Challenges Faced by Ukrainian Fact-Checkers in Communicating Information to the Audience

The level of trust among Ukrainians towards fakes remains unacceptably high. Ordinary Ukrainians are not ready to conduct fact-checking on their own.

The study ‘Fake news and disinformation discourse in the Ukrainian media space’ prepared by NGO “CAT-UA: Communication Analysis Team – Ukraine” for the Netzwerk für Osteuropa-Berichterstattung e.V. (n-ost)
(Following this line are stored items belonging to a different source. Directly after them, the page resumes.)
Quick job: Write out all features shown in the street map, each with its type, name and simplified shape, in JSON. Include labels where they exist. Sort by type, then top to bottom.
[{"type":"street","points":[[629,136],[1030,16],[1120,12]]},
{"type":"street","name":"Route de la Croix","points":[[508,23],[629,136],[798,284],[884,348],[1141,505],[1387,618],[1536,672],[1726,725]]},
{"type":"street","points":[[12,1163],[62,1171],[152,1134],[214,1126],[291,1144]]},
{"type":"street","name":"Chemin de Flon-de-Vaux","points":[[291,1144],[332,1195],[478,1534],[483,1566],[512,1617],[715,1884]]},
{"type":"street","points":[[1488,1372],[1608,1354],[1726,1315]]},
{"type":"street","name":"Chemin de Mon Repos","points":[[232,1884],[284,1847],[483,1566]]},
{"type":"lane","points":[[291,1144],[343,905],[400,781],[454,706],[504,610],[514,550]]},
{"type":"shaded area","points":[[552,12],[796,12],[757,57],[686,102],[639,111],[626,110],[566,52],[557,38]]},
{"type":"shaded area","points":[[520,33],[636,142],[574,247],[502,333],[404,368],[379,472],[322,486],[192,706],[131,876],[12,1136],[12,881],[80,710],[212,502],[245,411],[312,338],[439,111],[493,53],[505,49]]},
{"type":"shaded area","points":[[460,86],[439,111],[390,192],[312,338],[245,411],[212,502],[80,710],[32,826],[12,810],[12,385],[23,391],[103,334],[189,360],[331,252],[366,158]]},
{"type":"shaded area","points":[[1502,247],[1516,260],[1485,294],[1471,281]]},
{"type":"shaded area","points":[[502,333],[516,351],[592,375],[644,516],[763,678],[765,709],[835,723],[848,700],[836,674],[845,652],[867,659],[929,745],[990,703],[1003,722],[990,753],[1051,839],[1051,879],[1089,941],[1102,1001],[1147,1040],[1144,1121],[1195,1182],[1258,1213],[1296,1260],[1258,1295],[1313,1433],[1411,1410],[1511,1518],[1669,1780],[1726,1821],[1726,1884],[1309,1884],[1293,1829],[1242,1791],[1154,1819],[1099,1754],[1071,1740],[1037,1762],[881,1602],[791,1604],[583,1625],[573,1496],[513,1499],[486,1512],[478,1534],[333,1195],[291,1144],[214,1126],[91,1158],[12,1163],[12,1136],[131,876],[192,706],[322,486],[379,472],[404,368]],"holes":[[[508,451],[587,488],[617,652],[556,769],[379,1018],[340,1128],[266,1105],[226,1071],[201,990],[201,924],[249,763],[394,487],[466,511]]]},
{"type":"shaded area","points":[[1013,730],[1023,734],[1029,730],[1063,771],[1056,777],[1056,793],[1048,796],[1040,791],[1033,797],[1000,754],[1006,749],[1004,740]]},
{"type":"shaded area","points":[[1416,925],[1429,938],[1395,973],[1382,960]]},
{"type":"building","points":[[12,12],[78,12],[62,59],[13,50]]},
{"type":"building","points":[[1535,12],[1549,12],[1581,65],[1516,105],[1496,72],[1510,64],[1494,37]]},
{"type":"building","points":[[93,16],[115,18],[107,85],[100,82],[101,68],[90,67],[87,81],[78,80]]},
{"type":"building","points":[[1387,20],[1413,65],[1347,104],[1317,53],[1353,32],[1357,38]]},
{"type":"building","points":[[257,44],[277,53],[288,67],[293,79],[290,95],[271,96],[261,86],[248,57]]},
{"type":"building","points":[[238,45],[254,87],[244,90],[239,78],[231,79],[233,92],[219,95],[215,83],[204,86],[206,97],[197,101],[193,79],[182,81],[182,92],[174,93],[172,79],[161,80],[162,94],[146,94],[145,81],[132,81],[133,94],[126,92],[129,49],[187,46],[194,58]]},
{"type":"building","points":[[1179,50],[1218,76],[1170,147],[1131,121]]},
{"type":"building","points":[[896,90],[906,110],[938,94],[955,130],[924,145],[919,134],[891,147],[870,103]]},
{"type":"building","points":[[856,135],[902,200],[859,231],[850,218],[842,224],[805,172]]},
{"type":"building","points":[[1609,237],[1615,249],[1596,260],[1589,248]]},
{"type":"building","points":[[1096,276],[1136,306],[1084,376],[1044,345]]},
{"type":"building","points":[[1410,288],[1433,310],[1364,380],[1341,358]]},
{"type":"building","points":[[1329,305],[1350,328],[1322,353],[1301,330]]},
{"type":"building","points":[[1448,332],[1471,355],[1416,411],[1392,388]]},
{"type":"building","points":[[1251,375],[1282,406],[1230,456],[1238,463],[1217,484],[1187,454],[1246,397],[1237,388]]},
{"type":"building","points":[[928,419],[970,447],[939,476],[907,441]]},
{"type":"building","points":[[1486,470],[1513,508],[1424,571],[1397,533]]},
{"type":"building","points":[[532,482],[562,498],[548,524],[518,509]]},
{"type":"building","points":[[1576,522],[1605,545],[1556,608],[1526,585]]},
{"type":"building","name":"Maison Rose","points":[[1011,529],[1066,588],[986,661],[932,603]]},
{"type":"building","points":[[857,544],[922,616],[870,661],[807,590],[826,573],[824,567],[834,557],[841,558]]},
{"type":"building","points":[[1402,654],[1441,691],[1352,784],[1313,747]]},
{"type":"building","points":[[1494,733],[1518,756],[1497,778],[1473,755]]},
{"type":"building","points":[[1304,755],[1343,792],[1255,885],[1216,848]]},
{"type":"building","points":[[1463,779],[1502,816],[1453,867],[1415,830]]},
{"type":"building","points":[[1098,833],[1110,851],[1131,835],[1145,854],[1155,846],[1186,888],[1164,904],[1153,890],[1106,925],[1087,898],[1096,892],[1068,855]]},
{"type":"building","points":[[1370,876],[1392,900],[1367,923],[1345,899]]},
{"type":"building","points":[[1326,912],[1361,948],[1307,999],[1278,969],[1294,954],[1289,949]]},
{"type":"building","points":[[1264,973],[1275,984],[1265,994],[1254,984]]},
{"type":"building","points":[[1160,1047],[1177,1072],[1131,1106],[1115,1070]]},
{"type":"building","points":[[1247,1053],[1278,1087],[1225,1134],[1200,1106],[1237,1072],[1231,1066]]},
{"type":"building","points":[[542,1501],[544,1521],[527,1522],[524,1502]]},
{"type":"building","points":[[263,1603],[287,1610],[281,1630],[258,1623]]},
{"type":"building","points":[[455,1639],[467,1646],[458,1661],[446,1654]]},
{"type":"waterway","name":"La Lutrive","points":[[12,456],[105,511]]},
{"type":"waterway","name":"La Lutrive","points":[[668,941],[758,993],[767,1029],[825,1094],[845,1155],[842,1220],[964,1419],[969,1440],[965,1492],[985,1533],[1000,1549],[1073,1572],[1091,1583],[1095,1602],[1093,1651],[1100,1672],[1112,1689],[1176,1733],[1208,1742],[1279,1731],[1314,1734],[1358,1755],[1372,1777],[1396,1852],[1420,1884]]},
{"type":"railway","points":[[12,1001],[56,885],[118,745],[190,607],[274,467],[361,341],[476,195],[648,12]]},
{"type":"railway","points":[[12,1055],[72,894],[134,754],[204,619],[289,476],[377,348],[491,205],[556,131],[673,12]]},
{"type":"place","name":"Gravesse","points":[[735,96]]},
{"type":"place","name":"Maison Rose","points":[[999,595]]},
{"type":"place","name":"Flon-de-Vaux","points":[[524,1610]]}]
Despite some increase in critical attitude towards Russian fakes, it is difficult to claim that Ukrainian society has a sufficient level of media literacy.
Russian fakes have become more emotional: they either scare or attract in order to divide Ukrainian society.
The mass audience is not willing to learn fact-checking systematically, but is willing to consider simple recommendations: to be critical of information from unknown sources and to trust official sources.
The content of Ukrainian fact-checkers has limited coverage due to insufficient cooperation with popular media and weak promotion of their communication channels on social media.
Although the Ukrainian fact-checking community has achieved significant success in combating disinformation, there is a need for further improvement in communication with the public, greater attention to media issues at the local level, and an increase in the level of information literacy among the population.
Only through joint efforts can we counter disinformation and support a strong, democratic society.

To conduct the expert opinion study, a group of six Ukrainian media experts was selected, whose key competencies, confirmed by scientific publications and/or verified practical achievements, were expected to include at least the following:

  • Mass communication theory/media quality assessment;
  • Mass communication practice/media consulting;
  • Practical fact-checking;
  • Theoretical assessment of Ukrainian local media issues;
  • Practice in projects supporting Ukrainian local media.

The expert study was conducted in two stages:
1. Personal interviews with experts using a single script, covering key research questions in general.
2. Group discussion with experts (focus group discussion, hereafter referred to as FGD), in which a part of the questions from the personal interviews script was presented in a slightly expanded form to clarify specific nuances of expert opinion, as well as questions regarding the project’s goals, with the presentation of corresponding slides.